(Data section begins)

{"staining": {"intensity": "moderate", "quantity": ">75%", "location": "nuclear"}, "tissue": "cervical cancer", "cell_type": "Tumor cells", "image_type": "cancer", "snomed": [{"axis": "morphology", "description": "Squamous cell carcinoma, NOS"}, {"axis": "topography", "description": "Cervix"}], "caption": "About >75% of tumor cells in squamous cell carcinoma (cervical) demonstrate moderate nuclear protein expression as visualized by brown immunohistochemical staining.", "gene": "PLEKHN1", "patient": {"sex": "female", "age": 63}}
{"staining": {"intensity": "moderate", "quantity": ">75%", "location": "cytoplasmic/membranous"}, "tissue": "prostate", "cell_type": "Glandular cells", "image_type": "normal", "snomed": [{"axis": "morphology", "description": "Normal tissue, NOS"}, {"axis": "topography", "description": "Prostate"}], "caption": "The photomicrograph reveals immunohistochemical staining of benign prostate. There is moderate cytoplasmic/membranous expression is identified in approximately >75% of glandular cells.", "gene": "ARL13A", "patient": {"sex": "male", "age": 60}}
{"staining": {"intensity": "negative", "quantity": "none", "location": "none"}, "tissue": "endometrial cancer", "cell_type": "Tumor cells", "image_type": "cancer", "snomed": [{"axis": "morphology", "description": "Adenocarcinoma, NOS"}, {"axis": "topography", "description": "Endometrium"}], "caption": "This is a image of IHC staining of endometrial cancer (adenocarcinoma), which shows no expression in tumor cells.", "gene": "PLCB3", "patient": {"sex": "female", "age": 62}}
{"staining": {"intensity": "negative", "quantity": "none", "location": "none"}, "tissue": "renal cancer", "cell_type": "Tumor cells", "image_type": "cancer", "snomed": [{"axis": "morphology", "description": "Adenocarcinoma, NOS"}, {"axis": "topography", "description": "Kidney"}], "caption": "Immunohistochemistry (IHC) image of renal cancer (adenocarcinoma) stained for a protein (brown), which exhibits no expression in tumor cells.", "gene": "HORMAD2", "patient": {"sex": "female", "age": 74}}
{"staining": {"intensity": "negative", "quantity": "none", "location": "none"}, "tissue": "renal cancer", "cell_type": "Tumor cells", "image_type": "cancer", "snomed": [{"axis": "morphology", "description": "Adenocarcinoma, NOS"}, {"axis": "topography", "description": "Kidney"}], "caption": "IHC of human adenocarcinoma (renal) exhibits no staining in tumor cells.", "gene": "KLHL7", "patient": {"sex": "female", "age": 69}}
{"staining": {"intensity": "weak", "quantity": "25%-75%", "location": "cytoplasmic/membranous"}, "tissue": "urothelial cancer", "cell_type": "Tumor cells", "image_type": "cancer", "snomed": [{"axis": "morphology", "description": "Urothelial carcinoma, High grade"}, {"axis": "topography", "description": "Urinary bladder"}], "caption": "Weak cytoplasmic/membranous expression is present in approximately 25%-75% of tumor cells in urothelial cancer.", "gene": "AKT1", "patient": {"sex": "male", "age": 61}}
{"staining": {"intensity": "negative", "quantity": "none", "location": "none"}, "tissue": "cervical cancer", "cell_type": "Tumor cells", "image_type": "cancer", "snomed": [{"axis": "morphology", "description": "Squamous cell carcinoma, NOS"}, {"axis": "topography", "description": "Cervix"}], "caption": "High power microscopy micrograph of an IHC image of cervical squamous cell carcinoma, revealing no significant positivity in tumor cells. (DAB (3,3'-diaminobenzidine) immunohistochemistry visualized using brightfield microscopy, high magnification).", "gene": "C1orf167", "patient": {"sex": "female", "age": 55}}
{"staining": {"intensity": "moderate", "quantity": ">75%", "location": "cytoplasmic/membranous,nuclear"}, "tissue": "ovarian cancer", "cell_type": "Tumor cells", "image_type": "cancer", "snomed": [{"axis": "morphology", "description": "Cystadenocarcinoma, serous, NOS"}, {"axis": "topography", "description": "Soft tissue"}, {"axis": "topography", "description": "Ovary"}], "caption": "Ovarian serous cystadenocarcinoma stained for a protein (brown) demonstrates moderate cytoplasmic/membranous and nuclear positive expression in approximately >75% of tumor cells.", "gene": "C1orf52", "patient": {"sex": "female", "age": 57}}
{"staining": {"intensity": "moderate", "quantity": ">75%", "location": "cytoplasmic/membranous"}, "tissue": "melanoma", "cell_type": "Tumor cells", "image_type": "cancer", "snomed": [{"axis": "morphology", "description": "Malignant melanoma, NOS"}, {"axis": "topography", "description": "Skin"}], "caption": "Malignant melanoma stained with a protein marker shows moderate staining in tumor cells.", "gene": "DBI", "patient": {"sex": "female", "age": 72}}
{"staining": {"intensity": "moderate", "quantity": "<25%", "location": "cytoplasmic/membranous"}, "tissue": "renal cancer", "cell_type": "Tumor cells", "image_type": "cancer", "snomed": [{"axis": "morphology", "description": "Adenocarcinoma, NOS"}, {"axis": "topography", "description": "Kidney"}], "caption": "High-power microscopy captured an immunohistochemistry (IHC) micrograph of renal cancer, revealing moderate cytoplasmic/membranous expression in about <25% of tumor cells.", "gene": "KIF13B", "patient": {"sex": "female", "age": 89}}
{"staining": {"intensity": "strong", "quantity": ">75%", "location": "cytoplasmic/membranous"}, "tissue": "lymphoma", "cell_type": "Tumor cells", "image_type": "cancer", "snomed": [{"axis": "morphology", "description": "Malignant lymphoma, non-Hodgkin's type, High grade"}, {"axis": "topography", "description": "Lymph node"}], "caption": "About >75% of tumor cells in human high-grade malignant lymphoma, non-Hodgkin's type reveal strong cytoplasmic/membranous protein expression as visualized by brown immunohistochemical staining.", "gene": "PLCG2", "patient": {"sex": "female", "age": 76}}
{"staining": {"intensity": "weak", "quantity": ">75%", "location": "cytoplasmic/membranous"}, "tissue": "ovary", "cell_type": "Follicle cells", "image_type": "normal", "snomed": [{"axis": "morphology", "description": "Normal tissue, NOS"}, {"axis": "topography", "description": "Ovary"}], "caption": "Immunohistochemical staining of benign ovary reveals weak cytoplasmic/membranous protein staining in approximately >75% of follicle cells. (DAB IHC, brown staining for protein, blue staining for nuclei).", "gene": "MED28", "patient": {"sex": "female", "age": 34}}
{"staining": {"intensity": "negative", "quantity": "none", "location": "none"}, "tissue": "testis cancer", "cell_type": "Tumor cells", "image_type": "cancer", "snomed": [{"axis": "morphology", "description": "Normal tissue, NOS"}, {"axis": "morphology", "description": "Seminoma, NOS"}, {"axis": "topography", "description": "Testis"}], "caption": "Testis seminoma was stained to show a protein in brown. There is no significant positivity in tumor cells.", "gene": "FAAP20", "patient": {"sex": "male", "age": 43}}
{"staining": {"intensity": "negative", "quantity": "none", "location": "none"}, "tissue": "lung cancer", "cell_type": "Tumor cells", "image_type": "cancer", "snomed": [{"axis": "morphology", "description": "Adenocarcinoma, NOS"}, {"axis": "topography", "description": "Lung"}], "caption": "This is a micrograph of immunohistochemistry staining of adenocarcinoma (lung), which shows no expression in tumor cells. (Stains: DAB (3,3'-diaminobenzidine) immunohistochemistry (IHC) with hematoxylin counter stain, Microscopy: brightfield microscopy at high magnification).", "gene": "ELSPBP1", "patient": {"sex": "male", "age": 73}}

(Data section ends)

• _What to work on_
Using the entries shown above, reproduce verbatim the lines from the line bearing "image of IHC" to the line bearing "of human adenocarcinoma", inclusive.

• _Result_
{"staining": {"intensity": "negative", "quantity": "none", "location": "none"}, "tissue": "endometrial cancer", "cell_type": "Tumor cells", "image_type": "cancer", "snomed": [{"axis": "morphology", "description": "Adenocarcinoma, NOS"}, {"axis": "topography", "description": "Endometrium"}], "caption": "This is a image of IHC staining of endometrial cancer (adenocarcinoma), which shows no expression in tumor cells.", "gene": "PLCB3", "patient": {"sex": "female", "age": 62}}
{"staining": {"intensity": "negative", "quantity": "none", "location": "none"}, "tissue": "renal cancer", "cell_type": "Tumor cells", "image_type": "cancer", "snomed": [{"axis": "morphology", "description": "Adenocarcinoma, NOS"}, {"axis": "topography", "description": "Kidney"}], "caption": "Immunohistochemistry (IHC) image of renal cancer (adenocarcinoma) stained for a protein (brown), which exhibits no expression in tumor cells.", "gene": "HORMAD2", "patient": {"sex": "female", "age": 74}}
{"staining": {"intensity": "negative", "quantity": "none", "location": "none"}, "tissue": "renal cancer", "cell_type": "Tumor cells", "image_type": "cancer", "snomed": [{"axis": "morphology", "description": "Adenocarcinoma, NOS"}, {"axis": "topography", "description": "Kidney"}], "caption": "IHC of human adenocarcinoma (renal) exhibits no staining in tumor cells.", "gene": "KLHL7", "patient": {"sex": "female", "age": 69}}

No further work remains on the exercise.